Aim of the task> What lines of the material hold the string "your"? Pull each of them out.

Records shown>
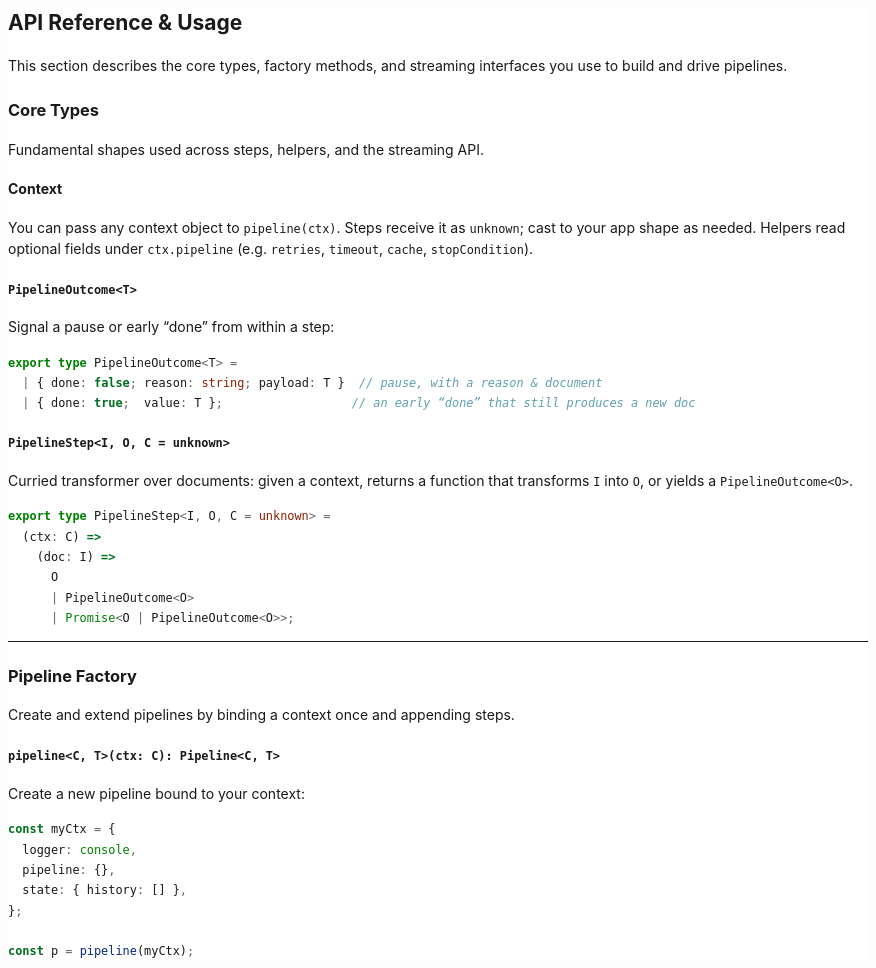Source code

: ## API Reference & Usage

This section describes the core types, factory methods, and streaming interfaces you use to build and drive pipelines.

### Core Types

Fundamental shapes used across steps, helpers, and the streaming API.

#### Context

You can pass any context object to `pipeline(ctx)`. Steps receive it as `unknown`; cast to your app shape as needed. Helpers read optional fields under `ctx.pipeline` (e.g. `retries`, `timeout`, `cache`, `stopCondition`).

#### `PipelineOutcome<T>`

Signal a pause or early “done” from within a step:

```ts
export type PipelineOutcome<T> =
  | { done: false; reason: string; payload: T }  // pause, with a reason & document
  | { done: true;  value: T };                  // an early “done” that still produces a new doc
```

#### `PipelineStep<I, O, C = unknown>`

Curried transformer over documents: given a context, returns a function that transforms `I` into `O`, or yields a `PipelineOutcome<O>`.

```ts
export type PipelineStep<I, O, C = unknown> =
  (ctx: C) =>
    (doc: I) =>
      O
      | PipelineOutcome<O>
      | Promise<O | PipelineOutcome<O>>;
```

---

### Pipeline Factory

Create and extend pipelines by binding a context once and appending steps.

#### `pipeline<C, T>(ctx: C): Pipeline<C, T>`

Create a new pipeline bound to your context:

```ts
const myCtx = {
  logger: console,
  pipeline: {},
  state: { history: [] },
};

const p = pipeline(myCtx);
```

...

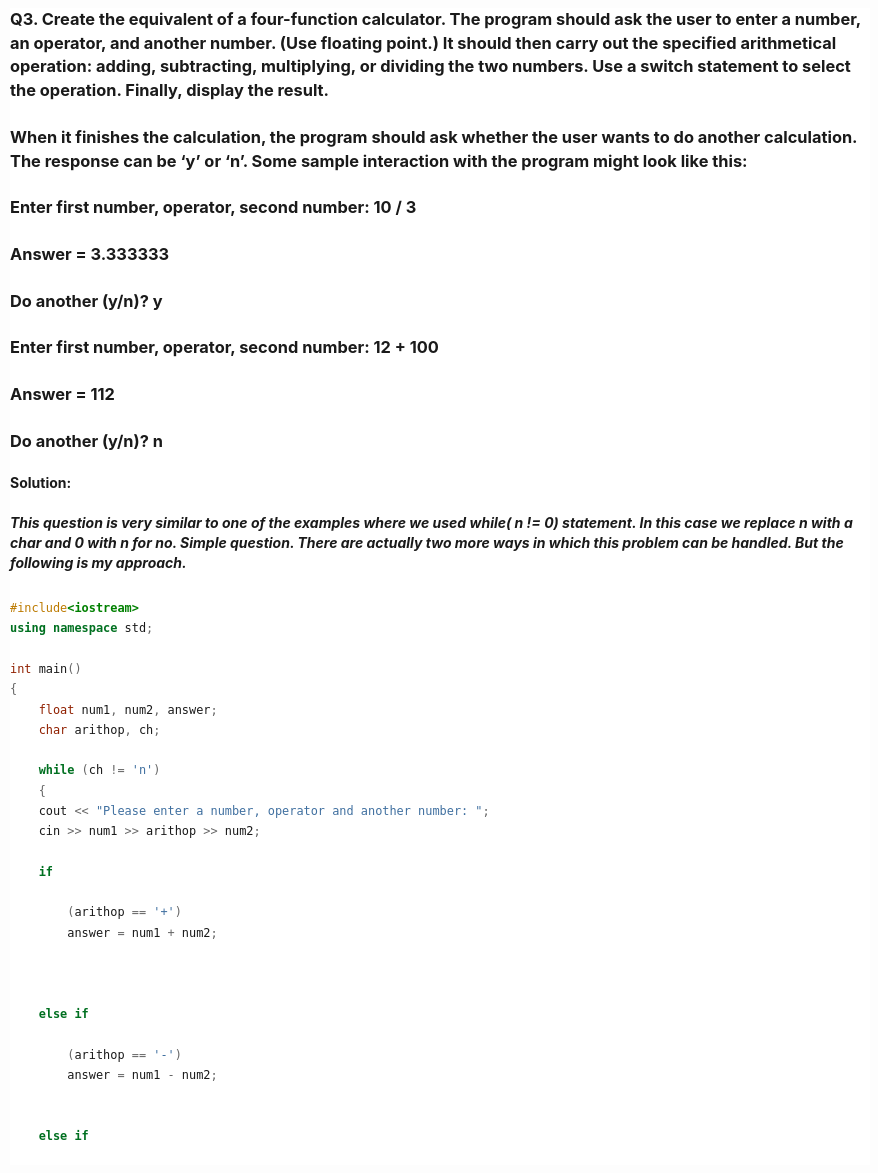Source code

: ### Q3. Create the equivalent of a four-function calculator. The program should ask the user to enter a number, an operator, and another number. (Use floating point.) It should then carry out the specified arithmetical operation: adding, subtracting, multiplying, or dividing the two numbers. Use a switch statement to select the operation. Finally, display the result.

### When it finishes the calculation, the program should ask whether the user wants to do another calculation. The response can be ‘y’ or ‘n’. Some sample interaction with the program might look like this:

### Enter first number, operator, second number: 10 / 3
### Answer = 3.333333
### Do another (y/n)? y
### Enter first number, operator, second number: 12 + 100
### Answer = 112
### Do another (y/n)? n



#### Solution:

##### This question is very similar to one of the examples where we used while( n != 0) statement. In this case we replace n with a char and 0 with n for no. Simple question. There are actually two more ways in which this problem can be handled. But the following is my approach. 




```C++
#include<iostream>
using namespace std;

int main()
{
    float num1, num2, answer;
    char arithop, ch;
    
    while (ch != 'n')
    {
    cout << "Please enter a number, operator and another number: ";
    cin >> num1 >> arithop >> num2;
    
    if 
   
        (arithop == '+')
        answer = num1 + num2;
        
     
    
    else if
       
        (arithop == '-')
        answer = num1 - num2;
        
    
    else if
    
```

* * *

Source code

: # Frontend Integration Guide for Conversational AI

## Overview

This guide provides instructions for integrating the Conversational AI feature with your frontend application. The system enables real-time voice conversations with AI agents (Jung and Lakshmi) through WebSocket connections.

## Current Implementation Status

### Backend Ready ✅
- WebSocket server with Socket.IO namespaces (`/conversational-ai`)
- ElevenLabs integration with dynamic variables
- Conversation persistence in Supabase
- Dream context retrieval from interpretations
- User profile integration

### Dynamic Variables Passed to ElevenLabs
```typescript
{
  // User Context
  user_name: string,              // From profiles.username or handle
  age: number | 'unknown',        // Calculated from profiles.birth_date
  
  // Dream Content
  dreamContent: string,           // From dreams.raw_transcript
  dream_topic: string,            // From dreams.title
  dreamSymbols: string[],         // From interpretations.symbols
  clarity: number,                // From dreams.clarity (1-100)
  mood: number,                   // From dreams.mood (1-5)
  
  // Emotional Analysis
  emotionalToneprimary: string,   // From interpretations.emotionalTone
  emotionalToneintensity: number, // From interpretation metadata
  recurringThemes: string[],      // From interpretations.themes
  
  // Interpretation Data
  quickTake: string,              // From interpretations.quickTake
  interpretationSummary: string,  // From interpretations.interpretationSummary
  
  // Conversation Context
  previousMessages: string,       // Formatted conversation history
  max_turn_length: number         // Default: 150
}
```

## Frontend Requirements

Answer to this exercise>
You can pass any context object to `pipeline(ctx)`. Steps receive it as `unknown`; cast to your app shape as needed. Helpers read optional fields under `ctx.pipeline` (e.g. `retries`, `timeout`, `cache`, `stopCondition`).
Create a new pipeline bound to your context:
This guide provides instructions for integrating the Conversational AI feature with your frontend application. The system enables real-time voice conversations with AI agents (Jung and Lakshmi) through WebSocket connections.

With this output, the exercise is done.